### Records for the exercise
((
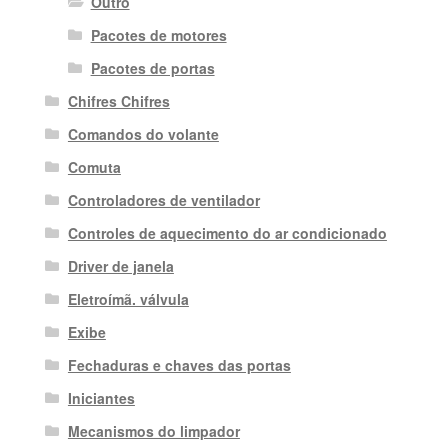
Outro
Pacotes de motores
Pacotes de portas
Chifres Chifres
Comandos do volante
Comuta
Controladores de ventilador
Controles de aquecimento do ar condicionado
Driver de janela
Eletroímã. válvula
Exibe
Fechaduras e chaves das portas
Iniciantes
Mecanismos do limpador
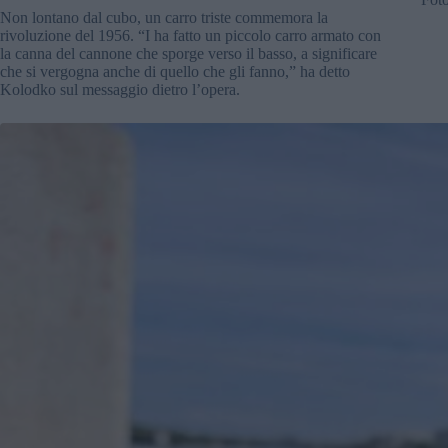
Non lontano dal cubo, un carro triste commemora la
rivoluzione del 1956. “I ha fatto un piccolo carro armato con
la canna del cannone che sporge verso il basso, a significare
che si vergogna anche di quello che gli fanno,” ha detto
Kolodko sul messaggio dietro l’opera.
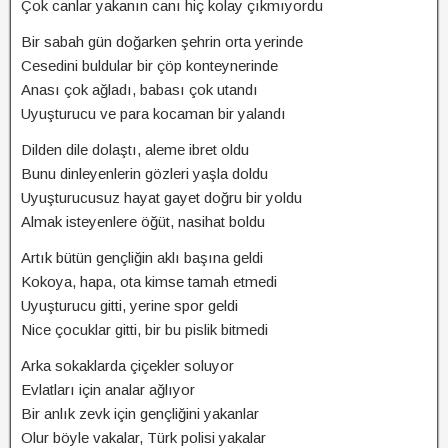
Çok canlar yakanın canı hiç kolay çıkmıyordu
Bir sabah gün doğarken şehrin orta yerinde
Cesedini buldular bir çöp konteynerinde
Anası çok ağladı, babası çok utandı
Uyuşturucu ve para kocaman bir yalandı
Dilden dile dolaştı, aleme ibret oldu
Bunu dinleyenlerin gözleri yaşla doldu
Uyuşturucusuz hayat gayet doğru bir yoldu
Almak isteyenlere öğüt, nasihat boldu
Artık bütün gençliğin aklı başına geldi
Kokoya, hapa, ota kimse tamah etmedi
Uyuşturucu gitti, yerine spor geldi
Nice çocuklar gitti, bir bu pislik bitmedi
Arka sokaklarda çiçekler soluyor
Evlatları için analar ağlıyor
Bir anlık zevk için gençliğini yakanlar
Olur böyle vakalar, Türk polisi yakalar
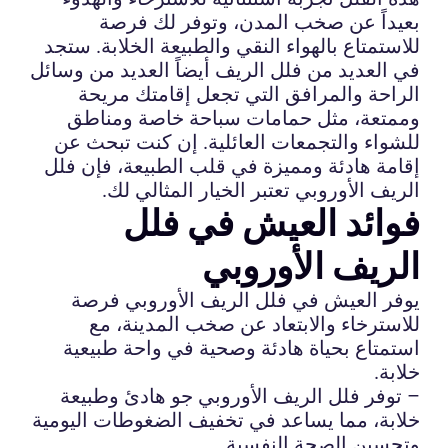
بعيداً عن صخب المدن، وتوفر لك فرصة
للاستمتاع بالهواء النقي والطبيعة الخلابة. ستجد
في العديد من فلل الريف أيضاً العديد من وسائل
الراحة والمرافق التي تجعل إقامتك مريحة
وممتعة، مثل حمامات سباحة خاصة ومناطق
للشواء والتجمعات العائلية. إن كنت تبحث عن
إقامة هادئة ومميزة في قلب الطبيعة، فإن فلل
الريف الأوروبي تعتبر الخيار المثالي لك.
فوائد العيش في فلل
الريف الأوروبي
يوفر العيش في فلل الريف الأوروبي فرصة
للاسترخاء والابتعاد عن صخب المدينة، مع
استمتاع بحياة هادئة وصحية في واحة طبيعية
خلابة.
– توفر فلل الريف الأوروبي جو هادئ وطبيعة
خلابة، مما يساعد في تخفيف الضغوطات اليومية
وتحسين الصحة النفسية.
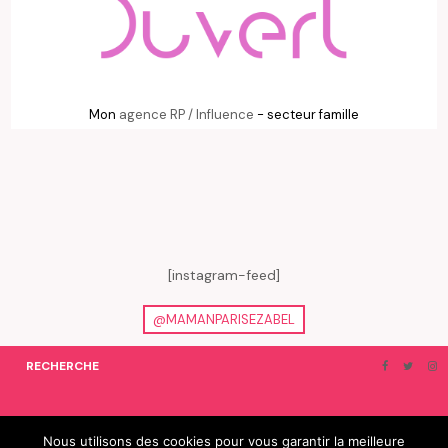
Mon
agence RP / Influence
- secteur famille
[instagram-feed]
@MAMANPARISEZABEL
RECHERCHE
ON EN PARLE…
BLOGROLL
Nous utilisons des cookies pour vous garantir la meilleure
))
### What the task asks
Show me all lines in the records that contain "portas".

### Task solution
Pacotes de portas
Fechaduras e chaves das portas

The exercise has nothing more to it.